We also acknowledge that this study only highlights single institutional experience. WPP’s model for mobilizing children to advanced centers for critical care is increasingly focused on growing a network of partnerships that allow children to be treated closer to home. Dozens of children with high-acuity surgical needs in various medical specialties receive care through regional partnerships in Latin America and the Caribbean each year through the WPP network. This network currently includes advanced referral centers in the Cayman Islands, Barbados, Martinique, Mexico, Colombia, Honduras, Guatemala and the Dominican Republic. This paper is a limited review of select cases that were brought to one partner U.S. hospital system. WPP’s program model employs different modes of service delivery in response to the needs expressed by the partners in the countries where WPP works.

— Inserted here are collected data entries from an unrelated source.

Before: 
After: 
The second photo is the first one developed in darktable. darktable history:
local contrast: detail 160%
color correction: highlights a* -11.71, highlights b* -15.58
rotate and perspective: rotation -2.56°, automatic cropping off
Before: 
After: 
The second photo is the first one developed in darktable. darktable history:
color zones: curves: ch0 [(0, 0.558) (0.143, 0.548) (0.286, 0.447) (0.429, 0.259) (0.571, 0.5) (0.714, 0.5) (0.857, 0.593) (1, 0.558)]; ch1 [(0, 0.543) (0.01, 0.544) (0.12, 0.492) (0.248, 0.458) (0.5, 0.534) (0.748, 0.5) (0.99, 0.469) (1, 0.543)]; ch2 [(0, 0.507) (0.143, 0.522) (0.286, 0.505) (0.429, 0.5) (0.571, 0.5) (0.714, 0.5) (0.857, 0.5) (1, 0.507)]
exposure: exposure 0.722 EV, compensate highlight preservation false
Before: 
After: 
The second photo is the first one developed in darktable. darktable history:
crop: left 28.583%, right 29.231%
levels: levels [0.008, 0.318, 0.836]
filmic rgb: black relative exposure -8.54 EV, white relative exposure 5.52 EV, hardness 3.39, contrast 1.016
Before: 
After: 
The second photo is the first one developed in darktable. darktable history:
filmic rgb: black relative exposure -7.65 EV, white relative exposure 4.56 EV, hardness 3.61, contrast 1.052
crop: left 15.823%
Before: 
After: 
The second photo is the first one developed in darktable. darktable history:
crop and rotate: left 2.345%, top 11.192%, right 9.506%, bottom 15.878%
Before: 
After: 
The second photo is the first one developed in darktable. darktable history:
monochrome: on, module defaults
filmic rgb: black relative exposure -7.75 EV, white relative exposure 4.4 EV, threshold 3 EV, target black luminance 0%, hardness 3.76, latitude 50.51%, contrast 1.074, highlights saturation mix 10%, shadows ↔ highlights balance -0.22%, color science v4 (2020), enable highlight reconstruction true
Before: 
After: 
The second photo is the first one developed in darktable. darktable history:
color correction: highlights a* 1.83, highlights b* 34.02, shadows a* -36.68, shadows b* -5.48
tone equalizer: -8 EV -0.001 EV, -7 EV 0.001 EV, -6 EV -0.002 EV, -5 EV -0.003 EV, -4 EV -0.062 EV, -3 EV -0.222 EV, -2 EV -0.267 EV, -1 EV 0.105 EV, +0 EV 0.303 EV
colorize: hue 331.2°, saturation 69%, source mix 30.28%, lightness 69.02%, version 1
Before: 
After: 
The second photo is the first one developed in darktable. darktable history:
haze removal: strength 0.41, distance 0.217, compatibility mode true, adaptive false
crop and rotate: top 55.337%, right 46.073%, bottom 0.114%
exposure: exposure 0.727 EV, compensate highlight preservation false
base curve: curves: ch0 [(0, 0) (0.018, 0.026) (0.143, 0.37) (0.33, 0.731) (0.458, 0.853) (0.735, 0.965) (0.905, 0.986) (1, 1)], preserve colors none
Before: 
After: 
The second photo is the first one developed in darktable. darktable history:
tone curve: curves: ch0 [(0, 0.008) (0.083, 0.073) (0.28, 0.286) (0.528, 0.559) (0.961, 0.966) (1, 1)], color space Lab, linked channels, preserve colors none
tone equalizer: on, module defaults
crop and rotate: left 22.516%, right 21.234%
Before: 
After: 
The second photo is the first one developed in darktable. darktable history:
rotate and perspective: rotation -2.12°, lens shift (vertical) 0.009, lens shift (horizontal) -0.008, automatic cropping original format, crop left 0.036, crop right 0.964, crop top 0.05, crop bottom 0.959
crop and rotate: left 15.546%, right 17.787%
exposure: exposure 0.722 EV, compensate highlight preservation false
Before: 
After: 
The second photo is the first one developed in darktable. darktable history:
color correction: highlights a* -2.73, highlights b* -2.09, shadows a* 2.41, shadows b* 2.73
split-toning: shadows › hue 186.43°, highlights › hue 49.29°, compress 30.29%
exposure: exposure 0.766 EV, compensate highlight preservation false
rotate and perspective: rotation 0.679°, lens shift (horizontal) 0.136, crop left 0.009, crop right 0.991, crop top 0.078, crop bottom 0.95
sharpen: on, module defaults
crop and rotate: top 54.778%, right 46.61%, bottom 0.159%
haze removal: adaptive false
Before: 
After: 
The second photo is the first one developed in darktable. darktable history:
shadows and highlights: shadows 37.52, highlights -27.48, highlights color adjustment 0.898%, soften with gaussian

Lastly, another limitation in this study is that there are likely patients with this condition who may not have survived before referral to WPP. WPP’s system of patient intake and placement should not be misunderstood as a complete system of surveillance for the incidence of EA with TEF in the countries where WPP works. To our knowledge, since the inception of this program, there was one patient who passed away from hypoxia before being referred to CHoR in March 2012. We did not include this infant in our study due to lack of clinical documentation regarding the circumstances of the mortality. We emphasize the importance of building capacity in these countries while providing much needed medical care of these neonates.